Entries taken from a collection
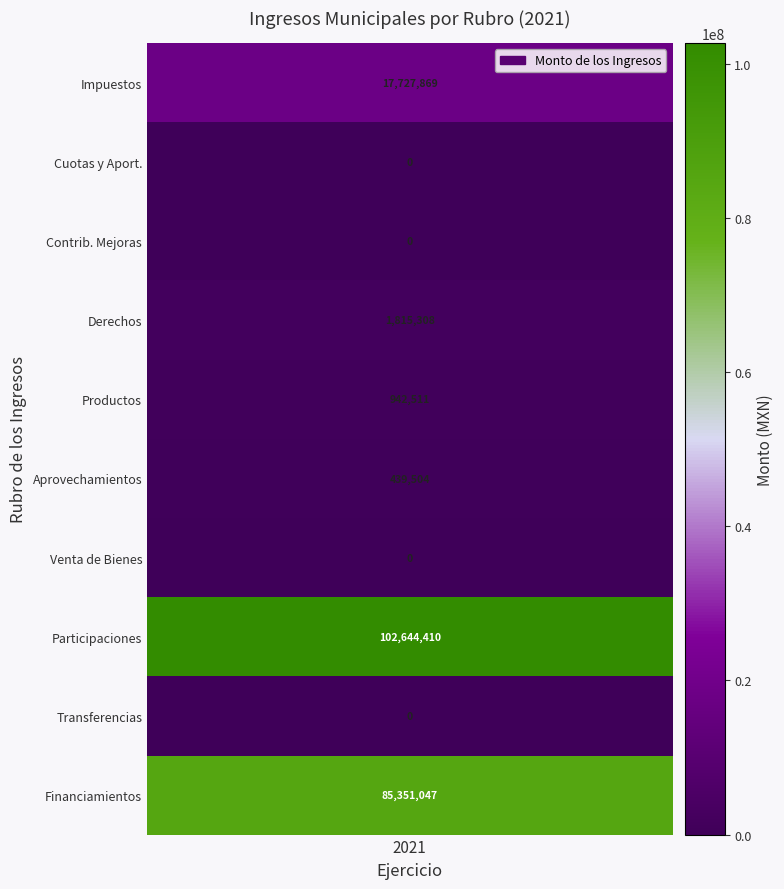

What is the sum of all Ejercicio values?

20210.0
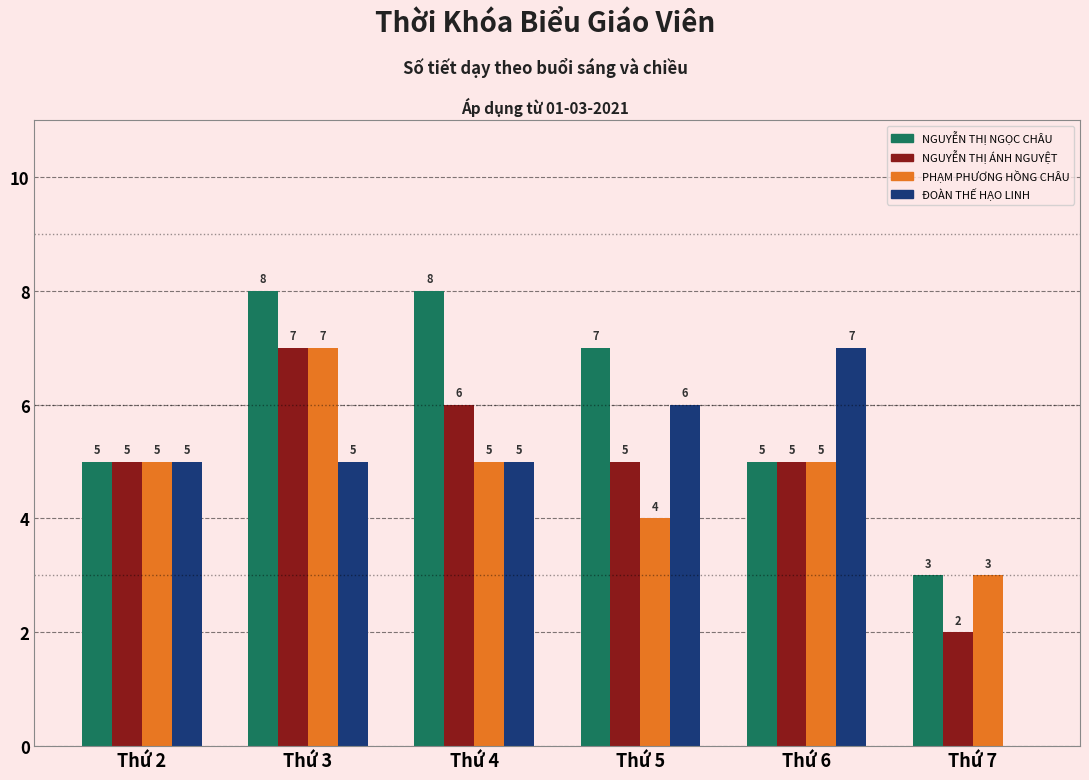

Reading left to right, extract all data points from this chart.

NGUYỄN THỊ NGỌC CHÂU: 5	8	8	7	5	3
NGUYỄN THỊ ÁNH NGUYỆT: 5	7	6	5	5	2
PHẠM PHƯƠNG HỒNG CHÂU: 5	7	5	4	5	3
ĐOÀN THẾ HẠO LINH: 5	5	5	6	7	0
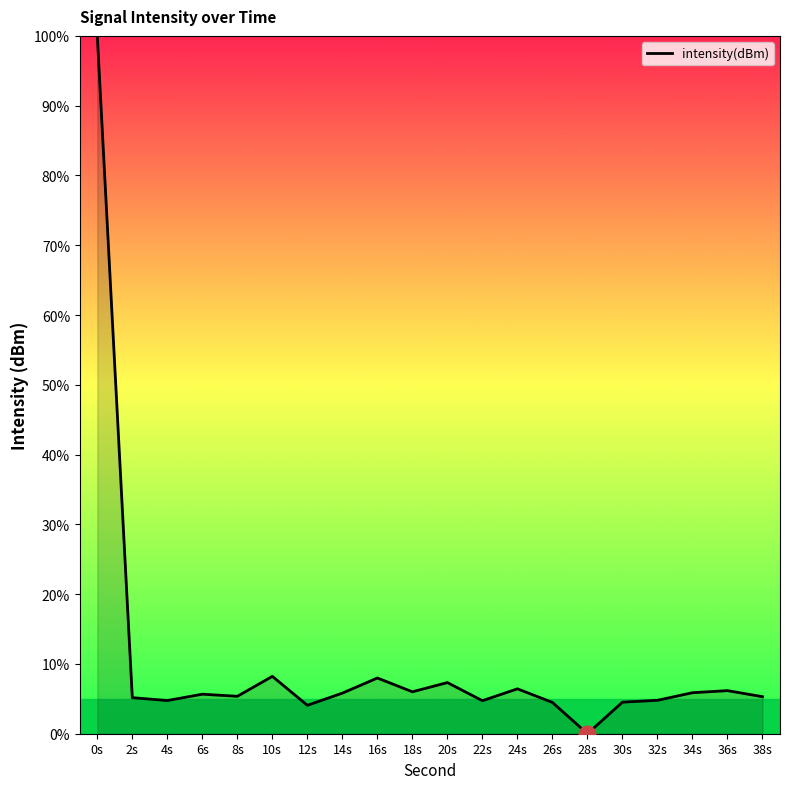

What is the maximum value shown in the chart?

100.0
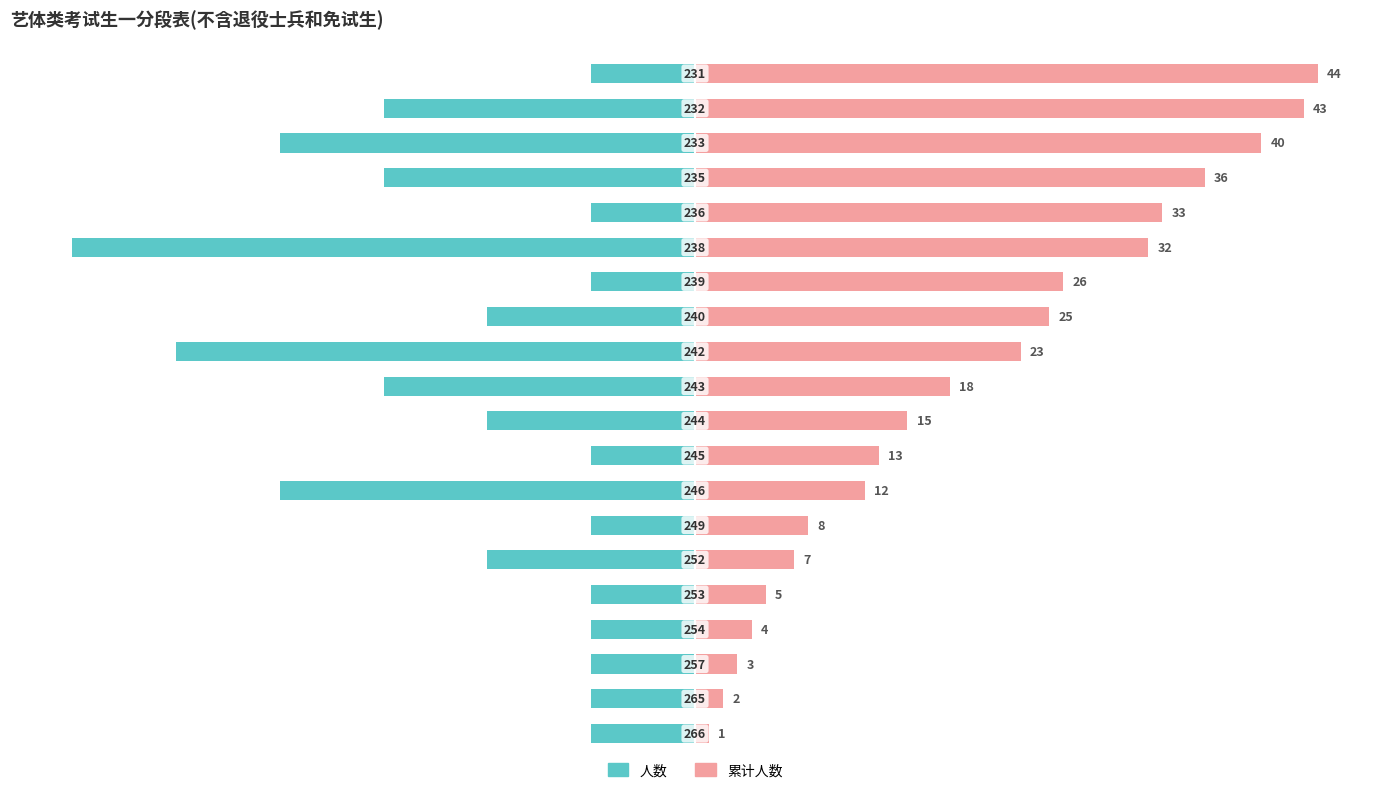

Which series has the largest total across all categories?

累计人数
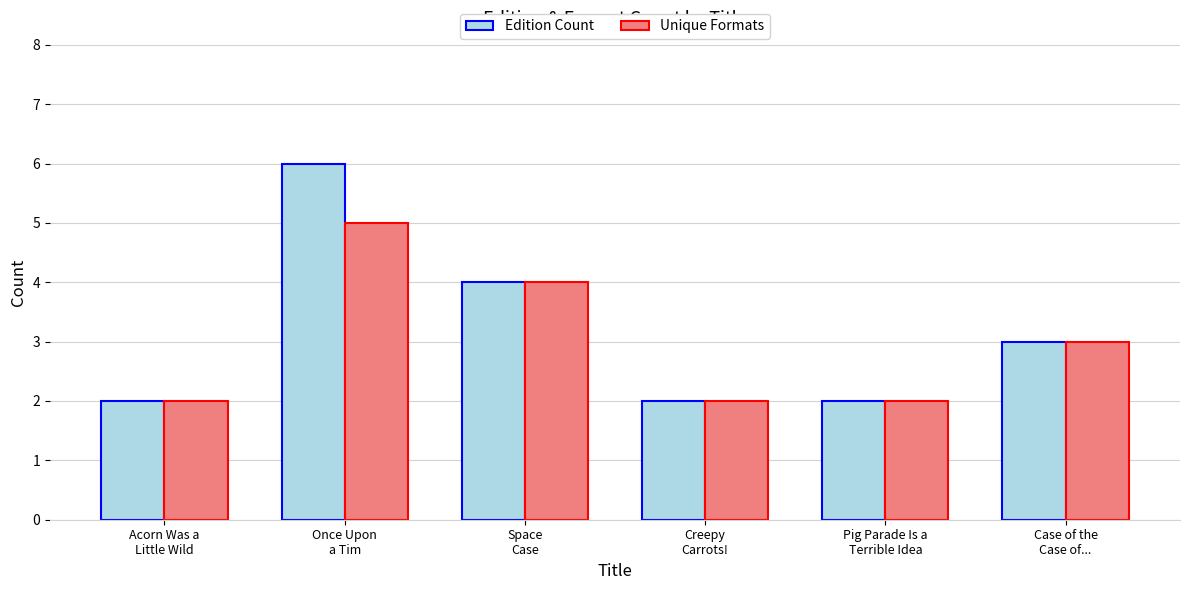

What is the difference between the Unique Formats values at Space
Case and Pig Parade Is a
Terrible Idea?

2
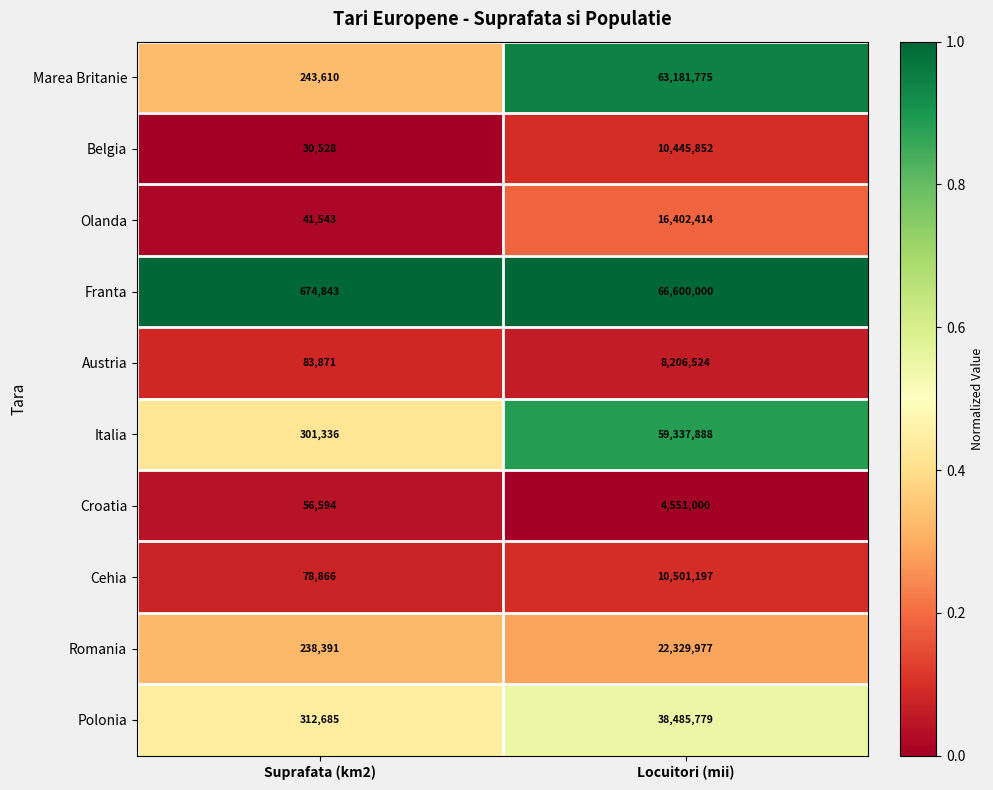

What is the approximate value of Franta at Suprafata (km2), to the nearest 10?

674840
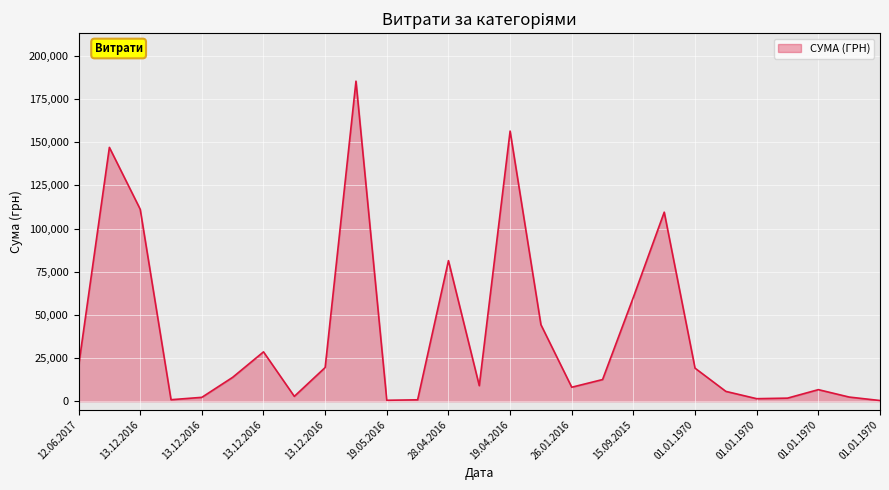

What is the difference between the maximum and minimum values?

184966.4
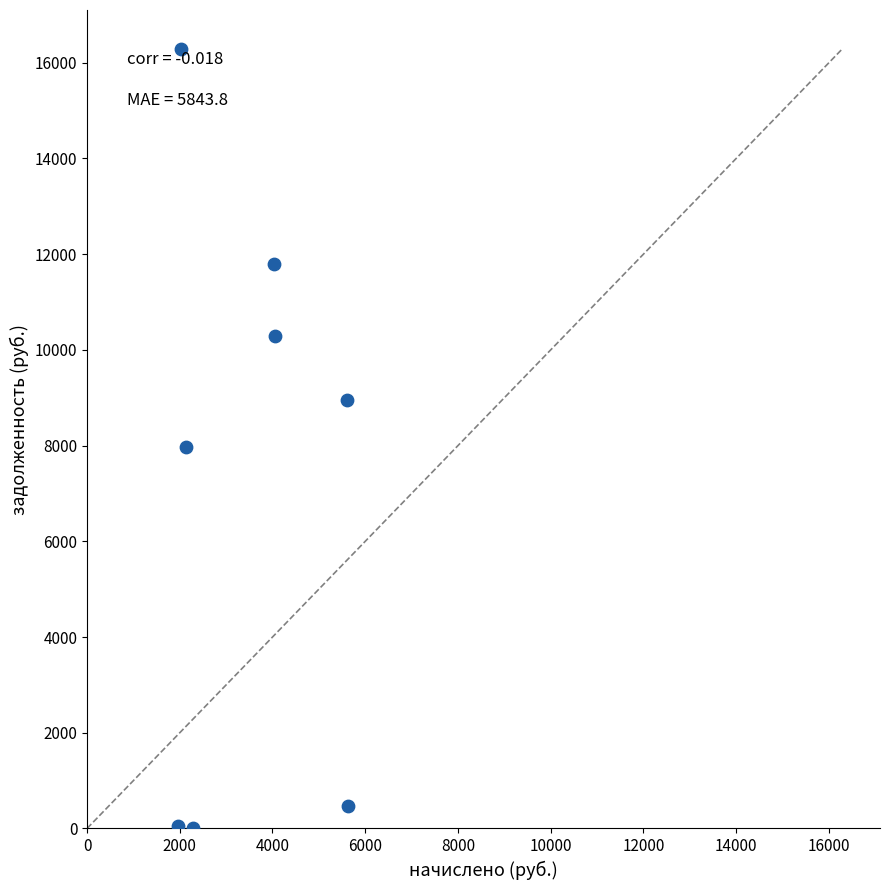

What Y value in the scatter plot is closest to 8143?

7964.8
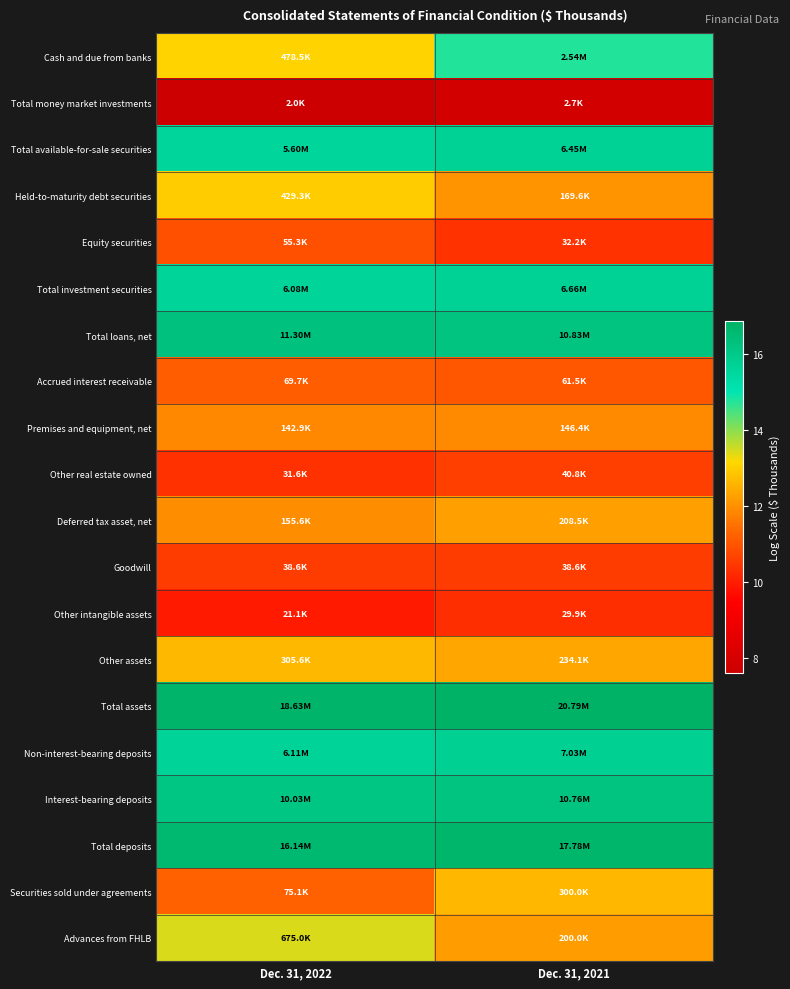

Between Dec. 31, 2021 and Dec. 31, 2022, which is larger?

Dec. 31, 2021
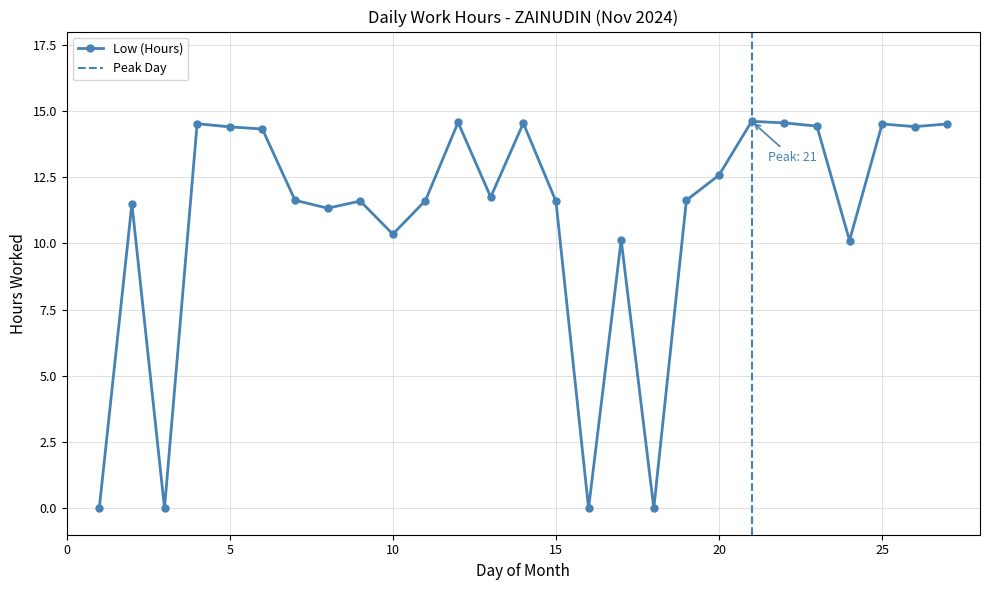

What is the average value?

10.9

**Work item**
Copy out every entry above word for word, but leave out the picture lines.

**Expected answer**
What is the sum of all Ejercicio values?

20210.0

Reading left to right, extract all data points from this chart.

NGUYỄN THỊ NGỌC CHÂU: 5	8	8	7	5	3
NGUYỄN THỊ ÁNH NGUYỆT: 5	7	6	5	5	2
PHẠM PHƯƠNG HỒNG CHÂU: 5	7	5	4	5	3
ĐOÀN THẾ HẠO LINH: 5	5	5	6	7	0

What is the maximum value shown in the chart?

100.0

Which series has the largest total across all categories?

累计人数

What is the difference between the Unique Formats values at Space
Case and Pig Parade Is a
Terrible Idea?

2

What is the approximate value of Franta at Suprafata (km2), to the nearest 10?

674840

What is the difference between the maximum and minimum values?

184966.4

What Y value in the scatter plot is closest to 8143?

7964.8

Between Dec. 31, 2021 and Dec. 31, 2022, which is larger?

Dec. 31, 2021

What is the average value?

10.9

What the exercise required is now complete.